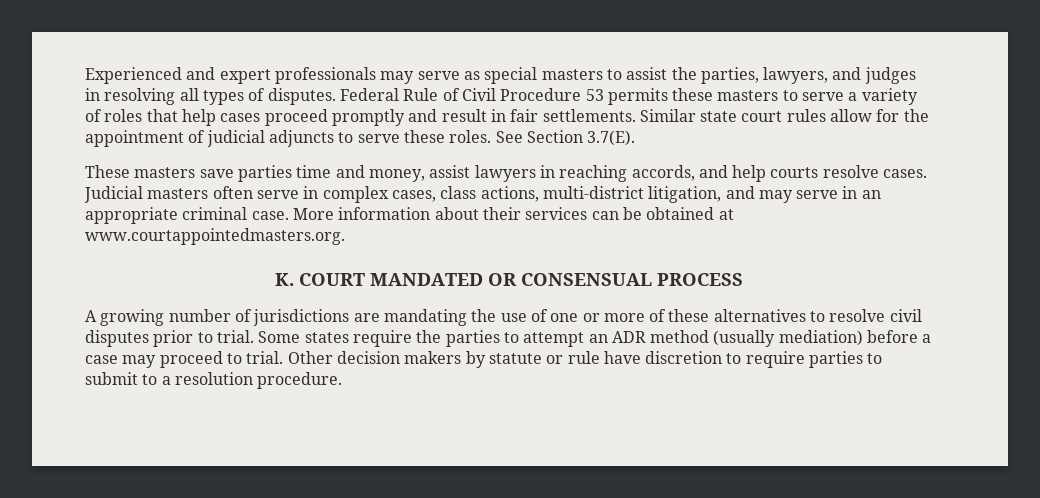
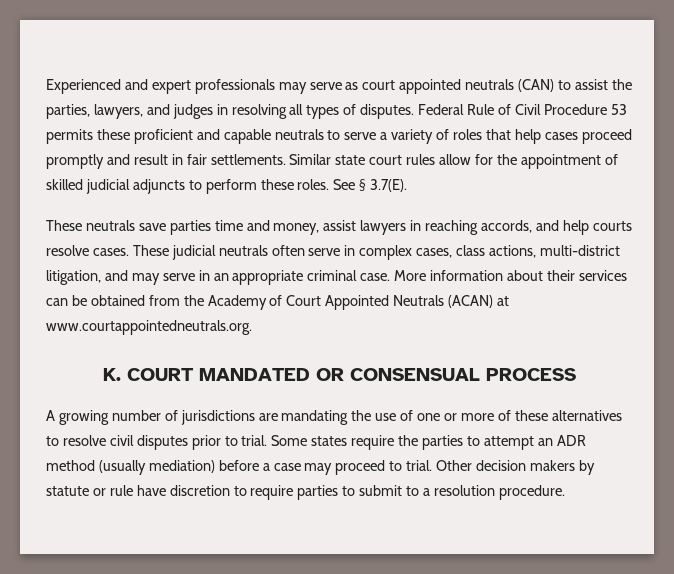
[484,67,603,84] special masters -> [362,79,555,94] court appointed neutrals (CAN)
[717,90,779,101] masters -> [133,129,324,144] proficient and capable neutrals
(206, 136) none -> [46,179,83,190] skilled
[357,134,400,143] serve -> [205,179,257,194] perform
[526,130,583,143] Section -> [359,179,367,191] §
[134,167,196,178] masters -> [85,220,135,231] neutrals
[84,186,209,203] Judicial masters -> [132,245,268,260] These judicial neutrals
[718,209,734,220] [85,228,345,245] at www.courtappointedmasters.org. -> [148,295,510,310] [46,320,252,335] from the Academy of Court Appointed Neutrals (ACAN) at www.courtappointedneutrals.org.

------------------------------

__What to do__:
Please copy the line that holds "[526,130,583,143] Section ->" and each line under it through the last line above, exactly as they stand, adding nothing.

__Answer for this exercise__:
[526,130,583,143] Section -> [359,179,367,191] §
[134,167,196,178] masters -> [85,220,135,231] neutrals
[84,186,209,203] Judicial masters -> [132,245,268,260] These judicial neutrals
[718,209,734,220] [85,228,345,245] at www.courtappointedmasters.org. -> [148,295,510,310] [46,320,252,335] from the Academy of Court Appointed Neutrals (ACAN) at www.courtappointedneutrals.org.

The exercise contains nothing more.